A computer program may consist of millions of lines of computer code, written by hundreds of people who each work on small segments of the program and an error as tiny as a misplaced semicolon can cause a system to malfunction. Corporate computer programmers spend 80% of their time repairing software and updating it to keep it running. Software projects are typically 100% over budget and a year behind schedule. The best programmers can be 25 times as competent as the worst, with many software design supervisors unable to evaluate or even understand their programmers' work. If management changes during the development of a program, the programmers may find that their product is unwanted when it is completed. Confusion also develops in data-processing departments because programmers have written computer code without documenting how they approached the problem; the individual maintaining the program 10 or 20 years later, after the initial programmer has left, is out of luck. Such problems are likely to grow as industry and the military increasingly rely on software to run systems of phenomenal complexity.

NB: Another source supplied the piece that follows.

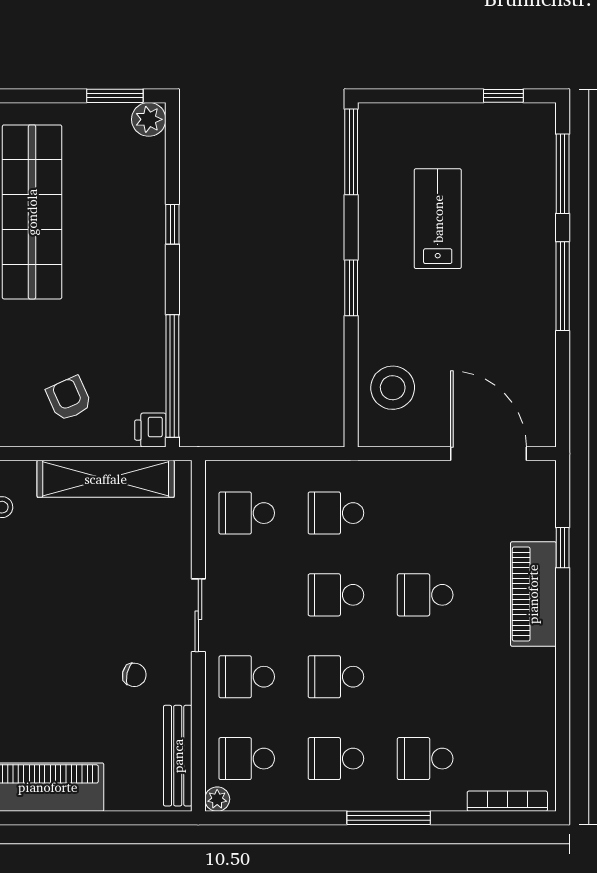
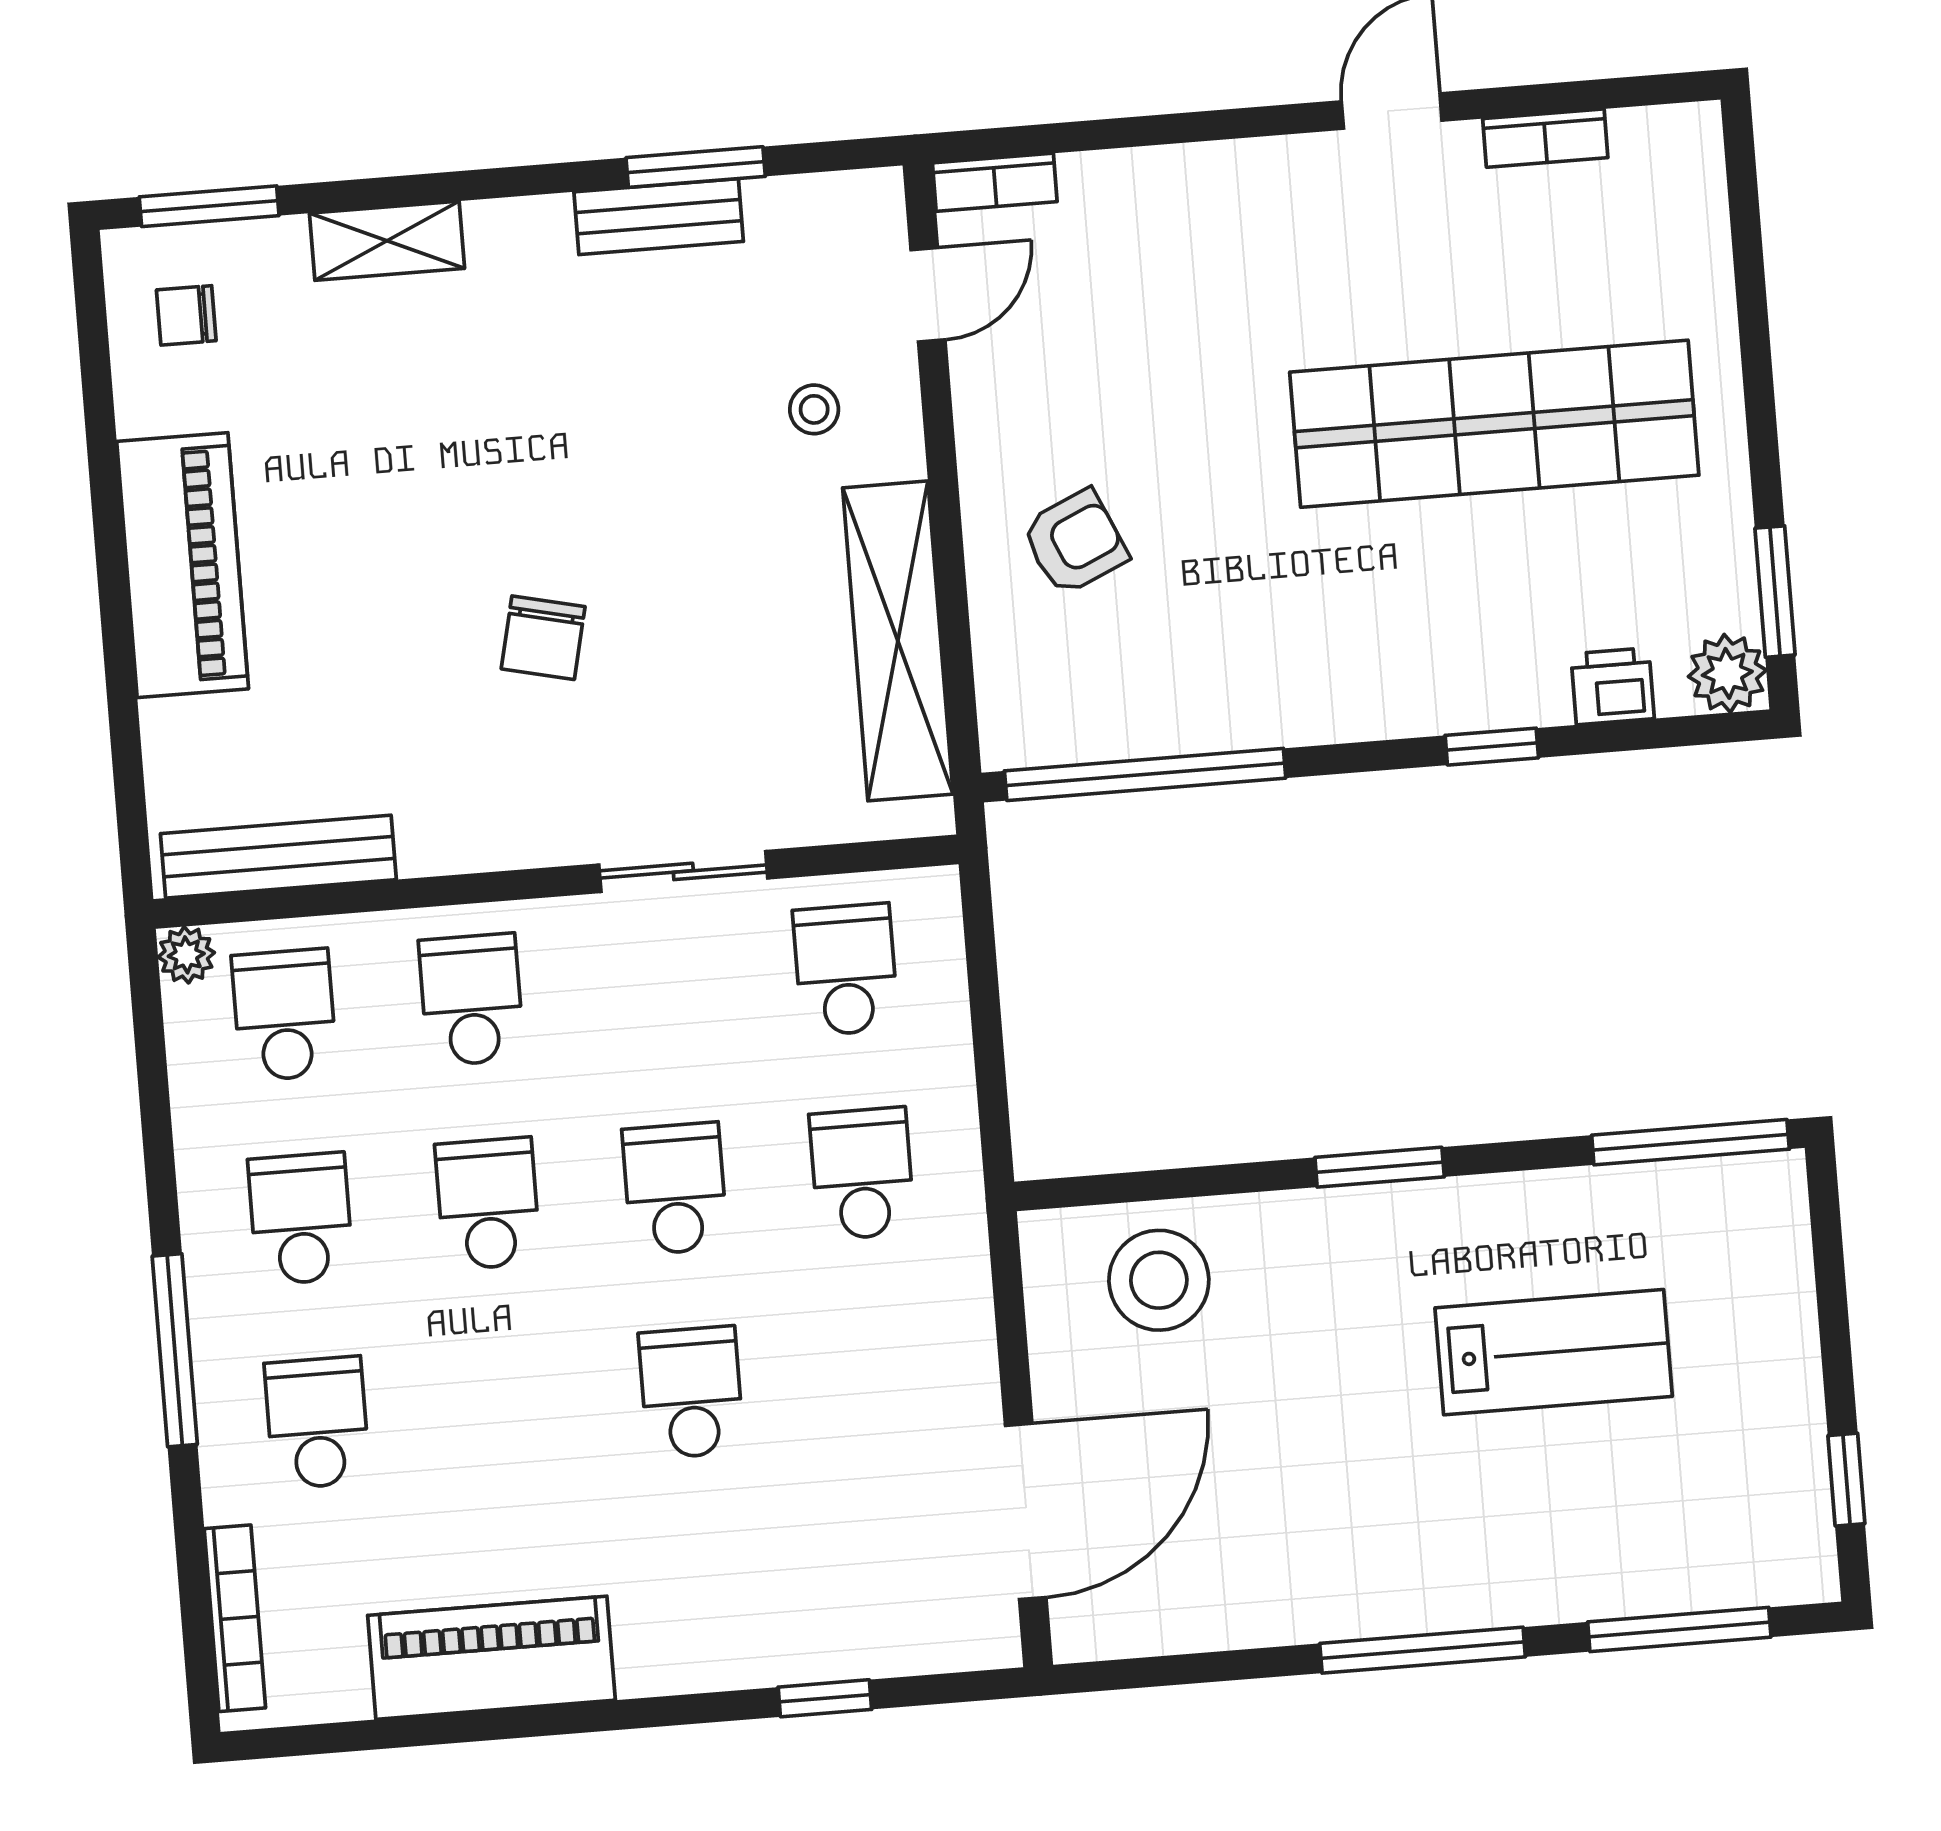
printer: (150, 430) -> (1613, 686), moved
piano: (533, 594) -> (491, 1658), moved
sliding door: (198, 615) -> (683, 871), moved
chair: (134, 675) -> (543, 638), moved, width x1.37, depth x1.37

Examples include: patients given fatal doses by malfunctioning hospital computers, 22 fatal crashes by the fly-by-wire UH-60 helicopter, 104 failures in a day at a single air traffic control location in 1989, and the failure during the 1970s and the 1980s of observation satellites to detect atmospheric ozone depletion (due to a programming error). A specific example of the problems with software is in its use in the Strategic Defence Initiative (SDI). An SDI program must make certain assumptions about target and decoy characteristics; but those characteristics are controlled by the attacker. It must also make assumptions about the structure of the attack. Those assumptions make it easier to overload the system by using an attack strategy that violates those assumptions. Realistic testing of the integrated hardware and software after deployment is impossible, and there will be no opportunity to modify the software during or after its first battle. Bugs have been the cause of death or maiming to individuals, serious financial harm to corporations, and nearly caused the collapse of the US government-securities market.
Computer systems are inherently flawed and too unreliable for critical or vital tasks. They cannot be designed without the ever-present threat of life-endangering malfunctions because their very complexity makes thorough testing for errors impossible. The way they are built means that they are prone to total catastrophic failure, rather than partial failure. As they become more complex, so the level of the catastrophe increases. For these reasons they are dangerous when used in sensitive areas such as intensive care wards, the nuclear industry, air traffic control and early warning and strike command systems. Checking a typical power station's computer program to ensure it is error free under all conditions would take software testers literally trillions of years.